Вот и обширное поле, усеянное скирдами. На полосках – таких было больше – скирды тяжелые, будто свинцом налитые, желтобокие, а на другой – хилые, пухлые, ровно пустые, а бока черные, землянистые. На таких полосках-загонах хлеб не жали и не косили, а теребили, как траву, руками.
– Видишь, не у нас одних теребок. – Митька ткнул рукой в сторону скирд с земляными боками. – А ты: «Только у нас теребок». Болтаешь все. Раз не уродилось…
– Ну, и слава богу, – машинально ответила Елена.
– Это за что «слава-то богу»? Э-э, дура набитая! Ты еще свечку поставь: «Дай, мол, господи, каждый год теребок». Сморозила. И пес меня с тобой связал… У других бабы-то…
С «Брусков» ветром кинуло песнь, рев трактора и щебет жаток.
– Поют… Пропоетесь! – промолвил Митька и, свернув вправо, побежал на свою полоску.
Там у дубка, помнит, в весну, дожидаясь Илью Гурьянова, он проспал до обеда.

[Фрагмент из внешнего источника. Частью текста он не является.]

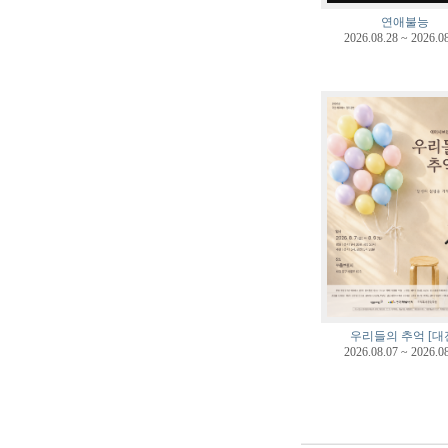
연애불능
2026.08.28 ~ 2026.0
우리들의 추억 [대
2026.08.07 ~ 2026.0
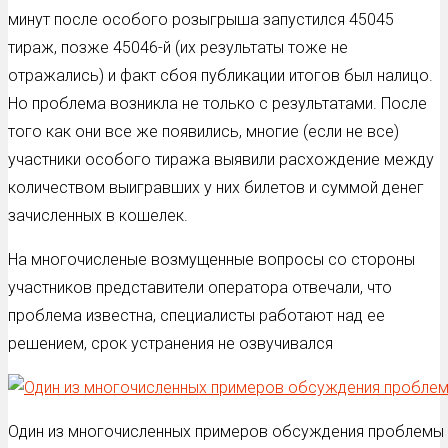
минут после особого розыгрыша запустился 45045
тираж, позже 45046-й (их результаты тоже не
отражались) и факт сбоя публикации итогов был налицо.
Но проблема возникла не только с результатами. После
того как они все же появились, многие (если не все)
участники особого тиража выявили расхождение между
количеством выигравших у них билетов и суммой денег
зачисленных в кошелек.
На многочисленые возмущенные вопросы со стороны
участников представители оператора отвечали, что
проблема известна, специалисты работают над ее
решением, срок устранения не озвучивался
Один из многочисленных примеров обсуждения проблемы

А когда приехал Илья и впряг лошадок в плуг, чтобы вспахать Митькину долю, Митька скинул самотканные серые портки, повесил их на сучок дуба и без порток, прикрывая рубашкой неудобное место, начал рассеивать пшеницу. Илья смеялся, а Митька уверял:
– Старики баили: без порток сей – уродится… Ты не гляди. Чего согнулся?…
– А поглядеть – есть ли у тебя? Не от чужого ли мужика Елена пухнуть начала?
Потом Митька часто заглядывал на этот, как ему казалось, свой загон. Пшеничка тут пыжилась зеленью, кудрявилась, и совсем недавно он видел – колос пшенички большой, от тяжести колос клонится к земле, а рядом на загоне Гурьяновых пшеничка низенькая, остроносенькая… Последний раз недели за две до жатвы здесь же Митька встретился с Ильей.
– Э-э, какая у вас хреновская пшеница, – проговорил он, сдерживая злорадство.
– Да-а. Тебе подвезло, – Илья чуть-чуть улыбнулся.
– Зло берет Илью… Он теперь, чай, меня разбить готов, – Митька повернулся к Елене. – Вот сама поглядишь, какая пшеничка: золото. Все загоны покроет.
Но, подбежав к дубку, он опешил: его загон быстро дожинали Гурьяновы.
– Никита! Никита Семеныч! – закричал он так, словно. Никита поджигал его избу. – Да ты что? Обмишулился? Зря. Зря мой загон жнешь. Мой! Твой-то вот, – показал на загон чахлой пшеницы. – Я ведь его теребить не буду. Свою надоело теребить.
– Да у тебя глаза-то где?… – Никита пристально посмотрел на Митьку. – Ты погляди – метка какая.